Formes symphoniques 1947
Formes symphoniques fait partie d’un troisième et dernier groupe de tableaux abstraits peints par Brooker et il s’agit du meilleur dans ce petit corpus d’œuvres. Formes symphoniques ressemble à une sculpture, et ce, de façon beaucoup plus marquée que les premières expériences de Brooker avec la tempera (comme Oozles, v.1922-1924) et les grandes œuvres abstraites colorées de 1927 à 1931 (comme Rassemblement de sons, 1928). Les couleurs sont douces et les formes sont disposées avec précision. Il y a un vif conflit visuel entre la sphère, qui ressemble à une balle (et son ombre), et les deux formes organiques tout près desquelles elle flotte. Cette interaction se joue devant ce qui ressemble à un décor de scène élaboré. Il y a également, au centre de l’arrière-plan, un fort mouvement vertical vers le bas. À la différence de ses compositions abstraites précédentes, celle-ci est beaucoup plus détendue et paisible.

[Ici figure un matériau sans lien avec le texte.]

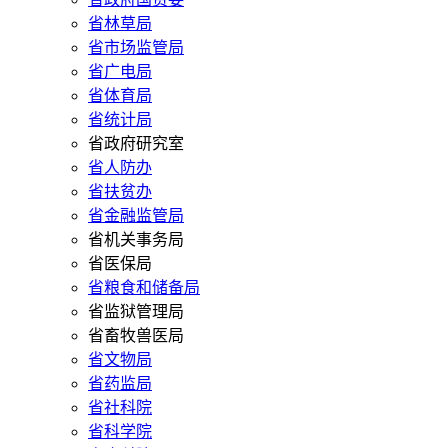
省林草局
省市场监管局
省广电局
省体育局
省统计局
省政府研究室
省人防办
省扶贫办
省金融监管局
省机关事务局
省医保局
省粮食和储备局
省监狱管理局
省畜牧兽医局
省文物局
省药监局
省社科院
省科学院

Les tableaux abstraits de Brooker de 1927-1931 sont délibérément conflictuels et complexes dans la juxtaposition de formes; cette toile a une allure beaucoup plus douce, plus contenue, un effet accentué par les couleurs froides. La composition peut être vue comme étant « symphonique » dans le sens qu’elle semble être divisée en différentes parties, ou différents mouvements. L’inspiration musicale était probablement paisible. Formes symphoniques est l’une des dernières tentatives de Brooker dans le domaine de l’abstraction pure. Si elle est une œuvre plus tardive, Progression, 1948, est néanmoins composée de diverses couches d’éléments horizontaux, et il s’agit manifestement d’un paysage construit à partir de formes abstraites.

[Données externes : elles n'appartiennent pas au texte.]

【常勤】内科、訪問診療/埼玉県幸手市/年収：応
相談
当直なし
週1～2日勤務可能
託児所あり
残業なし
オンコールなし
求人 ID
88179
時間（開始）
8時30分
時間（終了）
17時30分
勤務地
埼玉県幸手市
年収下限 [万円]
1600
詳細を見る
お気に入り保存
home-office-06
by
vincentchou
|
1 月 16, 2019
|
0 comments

Formes symphoniques doit beaucoup au style art déco simplifié qui avait été populaire au cours des années 1930. En général, les artistes canadiens ne réagissaient pas aux qualités abstraites que l’on pouvait extraire de l’art déco, quoinque Lawren Harris (1885-1970) avait peint Poise [Composition 4] (Élégance [composition 4]), 1936, l’unique œuvre abstraite de sa production s’appropriant de tels éléments de design similaires. En tant que mouvement, l’art déco mettant de l’avant l’idée d’un nouvel ordre mondial empreint d’optimisme. Brooker a peut-être employé le vocabulaire art déco dans cette œuvre pour suggérer quelque chose de semblable au sujet de la symphonie visuelle qu’il avait créée.